Hotel Zena is a bold new cultural hub celebrating female empowerment through provocative art, design, and exciting and relevant programming. Centrally located to the downtown business district, Dupont and Thomas circles, and the Convention Center - Hotel Zena welcomes those who have passion for being part of a bold new story.
The PM Lead Cook is responsible for supervising and assisting in the preparation of all food items for all outlets, Banquets, and Room Service during the evening kitchen operations, while maintaining the highest standards to produce an appealing and appetizing product. This role supports culinary leadership in maintaining quality standards, supervising line cooks, ensuring food safety compliance, and driving efficient production during peak dinner service hours.
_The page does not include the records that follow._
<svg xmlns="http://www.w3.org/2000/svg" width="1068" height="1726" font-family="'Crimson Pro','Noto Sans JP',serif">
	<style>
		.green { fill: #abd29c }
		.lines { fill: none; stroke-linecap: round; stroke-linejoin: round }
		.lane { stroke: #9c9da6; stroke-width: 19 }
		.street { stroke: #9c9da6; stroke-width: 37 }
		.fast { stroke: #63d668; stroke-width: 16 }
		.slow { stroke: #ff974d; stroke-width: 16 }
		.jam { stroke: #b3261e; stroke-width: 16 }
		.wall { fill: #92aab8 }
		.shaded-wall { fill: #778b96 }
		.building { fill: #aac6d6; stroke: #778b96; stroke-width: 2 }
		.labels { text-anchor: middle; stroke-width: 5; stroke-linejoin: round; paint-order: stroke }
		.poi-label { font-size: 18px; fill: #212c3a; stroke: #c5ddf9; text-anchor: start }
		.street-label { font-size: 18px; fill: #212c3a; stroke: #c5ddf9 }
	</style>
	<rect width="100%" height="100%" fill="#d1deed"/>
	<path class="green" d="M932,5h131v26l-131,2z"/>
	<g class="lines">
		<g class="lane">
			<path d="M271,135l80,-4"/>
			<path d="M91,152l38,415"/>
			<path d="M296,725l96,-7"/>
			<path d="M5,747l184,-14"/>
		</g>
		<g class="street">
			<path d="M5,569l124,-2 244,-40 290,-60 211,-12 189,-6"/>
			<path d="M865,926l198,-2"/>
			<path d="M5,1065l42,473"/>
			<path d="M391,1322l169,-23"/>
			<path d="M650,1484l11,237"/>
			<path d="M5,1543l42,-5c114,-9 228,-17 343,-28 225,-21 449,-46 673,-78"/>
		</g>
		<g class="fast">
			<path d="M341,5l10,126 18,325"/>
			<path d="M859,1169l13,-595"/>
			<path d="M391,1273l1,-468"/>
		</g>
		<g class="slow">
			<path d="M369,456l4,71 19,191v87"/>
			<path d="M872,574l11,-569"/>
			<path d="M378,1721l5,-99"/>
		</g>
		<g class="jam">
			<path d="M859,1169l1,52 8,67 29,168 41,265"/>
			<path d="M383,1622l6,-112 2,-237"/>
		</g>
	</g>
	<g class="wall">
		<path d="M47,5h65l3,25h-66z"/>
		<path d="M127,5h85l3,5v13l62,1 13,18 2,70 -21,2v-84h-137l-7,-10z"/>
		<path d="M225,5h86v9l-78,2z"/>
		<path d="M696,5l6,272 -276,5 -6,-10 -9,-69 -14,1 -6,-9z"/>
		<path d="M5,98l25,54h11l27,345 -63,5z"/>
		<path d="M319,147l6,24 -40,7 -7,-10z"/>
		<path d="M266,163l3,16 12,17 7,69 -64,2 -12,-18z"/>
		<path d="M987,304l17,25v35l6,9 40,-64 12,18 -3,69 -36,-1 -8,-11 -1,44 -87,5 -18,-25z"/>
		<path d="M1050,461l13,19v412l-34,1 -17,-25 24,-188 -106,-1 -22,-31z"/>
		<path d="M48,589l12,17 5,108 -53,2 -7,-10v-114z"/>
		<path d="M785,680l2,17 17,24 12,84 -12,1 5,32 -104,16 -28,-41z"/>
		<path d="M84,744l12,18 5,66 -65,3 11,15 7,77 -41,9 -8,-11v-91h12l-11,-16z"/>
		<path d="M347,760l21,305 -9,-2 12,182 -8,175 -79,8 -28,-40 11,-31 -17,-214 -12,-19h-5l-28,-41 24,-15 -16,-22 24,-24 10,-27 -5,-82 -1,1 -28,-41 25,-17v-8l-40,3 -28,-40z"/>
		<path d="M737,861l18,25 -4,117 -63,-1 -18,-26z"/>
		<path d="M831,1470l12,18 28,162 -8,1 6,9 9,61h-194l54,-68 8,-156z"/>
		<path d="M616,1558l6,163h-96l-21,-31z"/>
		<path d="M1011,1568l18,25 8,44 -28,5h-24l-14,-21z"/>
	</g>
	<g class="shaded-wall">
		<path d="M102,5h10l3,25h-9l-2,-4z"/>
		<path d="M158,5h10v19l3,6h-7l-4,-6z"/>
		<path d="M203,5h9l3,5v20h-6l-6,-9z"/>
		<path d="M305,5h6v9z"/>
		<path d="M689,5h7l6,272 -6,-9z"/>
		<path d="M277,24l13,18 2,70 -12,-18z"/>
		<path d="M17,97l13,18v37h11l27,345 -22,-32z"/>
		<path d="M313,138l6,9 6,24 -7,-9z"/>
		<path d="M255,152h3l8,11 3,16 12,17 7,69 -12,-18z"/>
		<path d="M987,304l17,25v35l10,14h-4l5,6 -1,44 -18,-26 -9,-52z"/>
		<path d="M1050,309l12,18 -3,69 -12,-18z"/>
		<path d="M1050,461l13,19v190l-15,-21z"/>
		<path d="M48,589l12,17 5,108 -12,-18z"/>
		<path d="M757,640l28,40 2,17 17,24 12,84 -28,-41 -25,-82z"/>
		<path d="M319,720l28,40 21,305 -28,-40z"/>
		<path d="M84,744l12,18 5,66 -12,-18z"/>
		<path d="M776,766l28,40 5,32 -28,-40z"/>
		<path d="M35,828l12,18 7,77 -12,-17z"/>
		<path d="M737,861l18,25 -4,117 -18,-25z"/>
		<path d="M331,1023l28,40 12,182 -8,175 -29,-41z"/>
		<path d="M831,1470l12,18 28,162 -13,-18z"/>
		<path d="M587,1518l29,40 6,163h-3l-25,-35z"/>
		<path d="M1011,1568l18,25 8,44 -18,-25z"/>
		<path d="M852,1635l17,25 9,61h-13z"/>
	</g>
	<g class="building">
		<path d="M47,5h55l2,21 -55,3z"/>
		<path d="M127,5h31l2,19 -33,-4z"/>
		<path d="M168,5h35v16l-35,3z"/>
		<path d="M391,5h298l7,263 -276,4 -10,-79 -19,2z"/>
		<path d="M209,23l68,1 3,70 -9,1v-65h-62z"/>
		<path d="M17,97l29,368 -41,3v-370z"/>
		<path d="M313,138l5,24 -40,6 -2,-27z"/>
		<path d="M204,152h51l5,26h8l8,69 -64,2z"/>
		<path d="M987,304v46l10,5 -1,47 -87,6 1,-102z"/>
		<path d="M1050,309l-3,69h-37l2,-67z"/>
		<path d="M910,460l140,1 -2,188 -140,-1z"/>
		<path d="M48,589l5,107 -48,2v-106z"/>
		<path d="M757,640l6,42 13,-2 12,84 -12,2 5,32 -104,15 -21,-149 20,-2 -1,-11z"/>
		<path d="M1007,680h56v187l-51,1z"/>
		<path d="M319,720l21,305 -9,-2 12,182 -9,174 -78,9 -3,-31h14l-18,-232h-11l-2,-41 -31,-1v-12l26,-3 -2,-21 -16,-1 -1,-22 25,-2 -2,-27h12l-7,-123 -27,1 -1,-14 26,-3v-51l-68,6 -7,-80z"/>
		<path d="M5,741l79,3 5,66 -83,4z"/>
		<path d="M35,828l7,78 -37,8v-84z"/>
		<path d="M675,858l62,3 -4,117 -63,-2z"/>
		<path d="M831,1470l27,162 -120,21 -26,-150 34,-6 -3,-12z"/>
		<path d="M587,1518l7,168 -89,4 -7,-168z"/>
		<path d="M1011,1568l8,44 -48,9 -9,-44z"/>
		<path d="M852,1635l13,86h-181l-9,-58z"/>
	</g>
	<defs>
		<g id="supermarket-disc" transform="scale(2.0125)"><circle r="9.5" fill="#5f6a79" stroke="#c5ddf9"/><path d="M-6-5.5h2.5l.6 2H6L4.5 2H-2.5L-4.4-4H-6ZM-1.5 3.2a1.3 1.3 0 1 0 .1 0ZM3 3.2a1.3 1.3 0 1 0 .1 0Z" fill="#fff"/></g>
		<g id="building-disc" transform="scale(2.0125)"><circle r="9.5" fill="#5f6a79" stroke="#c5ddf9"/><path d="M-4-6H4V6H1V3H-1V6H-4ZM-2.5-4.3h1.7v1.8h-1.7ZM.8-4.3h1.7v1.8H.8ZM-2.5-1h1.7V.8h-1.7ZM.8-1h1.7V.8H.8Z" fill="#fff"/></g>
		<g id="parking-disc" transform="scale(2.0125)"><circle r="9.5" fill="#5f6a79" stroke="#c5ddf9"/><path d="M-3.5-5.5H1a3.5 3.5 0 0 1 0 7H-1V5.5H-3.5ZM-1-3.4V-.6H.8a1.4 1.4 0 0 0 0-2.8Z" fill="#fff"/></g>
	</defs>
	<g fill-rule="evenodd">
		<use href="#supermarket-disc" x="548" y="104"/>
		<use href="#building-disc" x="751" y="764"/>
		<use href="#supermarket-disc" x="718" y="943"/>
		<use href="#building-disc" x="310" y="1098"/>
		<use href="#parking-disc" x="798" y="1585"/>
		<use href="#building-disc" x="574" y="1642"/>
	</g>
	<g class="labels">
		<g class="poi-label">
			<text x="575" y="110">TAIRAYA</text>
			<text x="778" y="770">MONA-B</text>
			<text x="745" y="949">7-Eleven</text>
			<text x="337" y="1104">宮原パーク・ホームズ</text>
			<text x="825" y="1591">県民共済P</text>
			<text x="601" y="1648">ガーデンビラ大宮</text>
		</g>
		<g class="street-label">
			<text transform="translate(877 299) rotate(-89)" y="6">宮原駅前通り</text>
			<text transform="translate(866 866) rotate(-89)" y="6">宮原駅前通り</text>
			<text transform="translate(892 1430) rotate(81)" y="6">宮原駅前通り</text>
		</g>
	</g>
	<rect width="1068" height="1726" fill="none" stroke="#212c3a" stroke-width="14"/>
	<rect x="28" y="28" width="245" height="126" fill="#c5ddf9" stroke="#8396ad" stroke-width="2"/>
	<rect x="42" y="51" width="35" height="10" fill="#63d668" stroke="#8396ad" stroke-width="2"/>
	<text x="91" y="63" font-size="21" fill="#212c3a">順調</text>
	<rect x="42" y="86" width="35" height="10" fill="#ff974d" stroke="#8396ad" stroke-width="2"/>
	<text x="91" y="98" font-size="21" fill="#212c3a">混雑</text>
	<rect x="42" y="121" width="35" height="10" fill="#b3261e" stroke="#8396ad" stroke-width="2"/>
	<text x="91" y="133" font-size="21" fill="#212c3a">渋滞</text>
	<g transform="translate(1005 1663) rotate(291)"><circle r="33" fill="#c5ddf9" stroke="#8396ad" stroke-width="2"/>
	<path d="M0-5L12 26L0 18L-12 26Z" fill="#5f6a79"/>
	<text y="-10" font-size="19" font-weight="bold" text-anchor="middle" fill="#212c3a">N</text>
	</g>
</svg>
He/she is also responsible for ensuring the cleanliness, sanitation and safety in the kitchen, and storage areas while minimizing waste and maximizing cost/production ratio.
Recognize and uphold quality standards for meat, seafood, dairy, produce, and dry goods.
Inspect deliveries during PM shifts when applicable and report quality concerns.
Ensure FIFO practices and proper labeling/rotation procedures.
Monitor holding times and discard items that do not meet safety standards.
Assist in daily prep list creation and review for next day readiness.
Assist in monitoring waste and identifying opportunities to reduce food cost.
Assist with requisitions and stock restocking during PM shifts.
Ensure proper breakdown and storage of buffet and banquet items.
Support onboarding and training of new line cooks during PM shifts.
Provide feedback to culinary leadership regarding performance, workflow, and operational improvements.
Cross-train team members to ensure flexibility across stations.